*** Document passage ***
Le PAH · Oct 25, 2018

There is no HA currently active on the VM nor on the datacenter.

I first thought that this line would be more concerning:

Code:

Could not generate persistent MAC address for tap101i0: No such file or directory

Here is the VM Config:

Code:

root@srv-pve1:~# less /etc/pve/nodes/srv-pve2/qemu-server/101.conf
agent: 1
bootdisk: virtio0
cores: 1
memory: 2048
name: SRV-ROCKET
net0: virtio=62:64:85:B9:15:E0,bridge=vmbr0
numa: 0
onboot: 1
ostype: l26
parent: Avant_ouverture
scsihw: virtio-scsi-pci
smbios1: uuid=31550042-bf1c-4062-afaa-d9a96c97aaa0
sockets: 2
virtio0: STD_POOL_vm:vm-101-disk-0,size=32G
vmgenid: 8c5174dd-6b7b-47e5-9bca-145af31786ac

[Avant_ouverture]
agent: 1
bootdisk: virtio0
cores: 1
memory: 2048
name: SRV-ROCKET
net0: virtio=62:64:85:B9:15:E0,bridge=vmbr0
numa: 0
onboot: 1
ostype: l26
runningmachine: pc-i440fx-2.11
scsihw: virtio-scsi-pci
smbios1: uuid=31550042-bf1c-4062-afaa-d9a96c97aaa0
snaptime: 1539538774
sockets: 2
virtio0: STD_POOL_vm:vm-101-disk-0,size=32G
vmgenid: 1963211a-dbdd-4f37-9eb8-10ac6e4da1b6
vmstate: STD_POOL_vm:vm-101-state-Avant_ouverture

The live migration also fails with another VM, configured as followed:

Code:

root@srv-pve1:~# less /etc/pve/nodes/srv-pve3/qemu-server/102.conf
agent: 1
bootdisk: scsi0
cores: 2
memory: 4096
name: SRV-ELK-CISCO
net0: virtio=C2:D9:97:64:7F:A6,bridge=vmbr0
numa: 0
onboot: 1
ostype: l26
scsi0: STD_POOL_vm:vm-102-disk-0,size=200G
scsihw: virtio-scsi-pci
smbios1: uuid=80f8c84b-e53b-4608-ac95-2b82bc03b9e2
sockets: 2
vmgenid: 99d3e121-9b05-4539-a9ed-0b481ac8783b

Le PAH · Oct 31, 2018

I've tried to update all the nodes to the latest version on the repos but still can't do live migration. I'm starting to wonder if I should reinstall the cluster from scratch…

Le PAH · Nov 27, 2018

Hello,

I still can figure out a solution. Does anyone have an idea before I start reinstalling?
***
- _Work instructions_:
• a. Translate this sentence from the live migration thread into Spanish: "There is no HA currently active on the VM nor on the datacenter."
• b. Condense the paragraph of the live migration thread beginning "I've tried to update all the nodes" into a short bulleted list that keeps its main facts.
Rely only on the live migration thread above when completing each task.
*** Dataset rows ***
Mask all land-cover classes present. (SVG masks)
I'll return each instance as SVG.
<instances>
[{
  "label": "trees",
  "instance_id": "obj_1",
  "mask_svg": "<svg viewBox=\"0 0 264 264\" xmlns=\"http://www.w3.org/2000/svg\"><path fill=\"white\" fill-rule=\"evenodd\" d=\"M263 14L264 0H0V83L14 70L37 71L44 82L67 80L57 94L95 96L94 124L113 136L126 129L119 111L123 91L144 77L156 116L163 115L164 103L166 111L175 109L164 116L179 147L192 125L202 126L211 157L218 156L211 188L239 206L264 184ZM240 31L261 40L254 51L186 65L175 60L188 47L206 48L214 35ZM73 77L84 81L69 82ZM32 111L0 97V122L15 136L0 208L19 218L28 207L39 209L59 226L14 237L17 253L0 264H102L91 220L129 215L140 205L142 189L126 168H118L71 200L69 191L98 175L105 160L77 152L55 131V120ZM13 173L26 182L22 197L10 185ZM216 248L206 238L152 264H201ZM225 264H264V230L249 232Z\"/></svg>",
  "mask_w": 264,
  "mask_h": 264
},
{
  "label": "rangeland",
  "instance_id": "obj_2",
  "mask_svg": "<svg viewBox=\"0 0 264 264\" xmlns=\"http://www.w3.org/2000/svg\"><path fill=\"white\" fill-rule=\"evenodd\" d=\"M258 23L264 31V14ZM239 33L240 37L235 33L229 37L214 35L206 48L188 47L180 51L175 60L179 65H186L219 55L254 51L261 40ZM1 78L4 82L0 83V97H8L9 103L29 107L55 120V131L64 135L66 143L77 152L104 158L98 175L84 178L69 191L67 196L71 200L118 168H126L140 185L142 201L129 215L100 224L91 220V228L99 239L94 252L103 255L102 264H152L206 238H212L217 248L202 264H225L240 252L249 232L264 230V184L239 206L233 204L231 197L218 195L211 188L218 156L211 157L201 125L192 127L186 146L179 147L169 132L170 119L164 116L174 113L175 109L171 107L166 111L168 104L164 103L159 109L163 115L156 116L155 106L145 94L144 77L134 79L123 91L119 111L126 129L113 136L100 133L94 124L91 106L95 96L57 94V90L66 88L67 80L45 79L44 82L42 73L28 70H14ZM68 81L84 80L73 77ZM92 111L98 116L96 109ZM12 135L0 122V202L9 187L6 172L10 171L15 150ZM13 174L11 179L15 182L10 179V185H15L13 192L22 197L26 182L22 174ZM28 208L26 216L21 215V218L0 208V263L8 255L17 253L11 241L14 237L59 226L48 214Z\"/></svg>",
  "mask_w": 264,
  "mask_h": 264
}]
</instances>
***
- _Answers provided_:
• a. Actualmente no hay ninguna HA activa ni en la VM ni en el centro de datos.

• b.
- All nodes were updated to the latest version in the repositories.
- Live migration still fails.
- Reinstalling the cluster from scratch is being considered.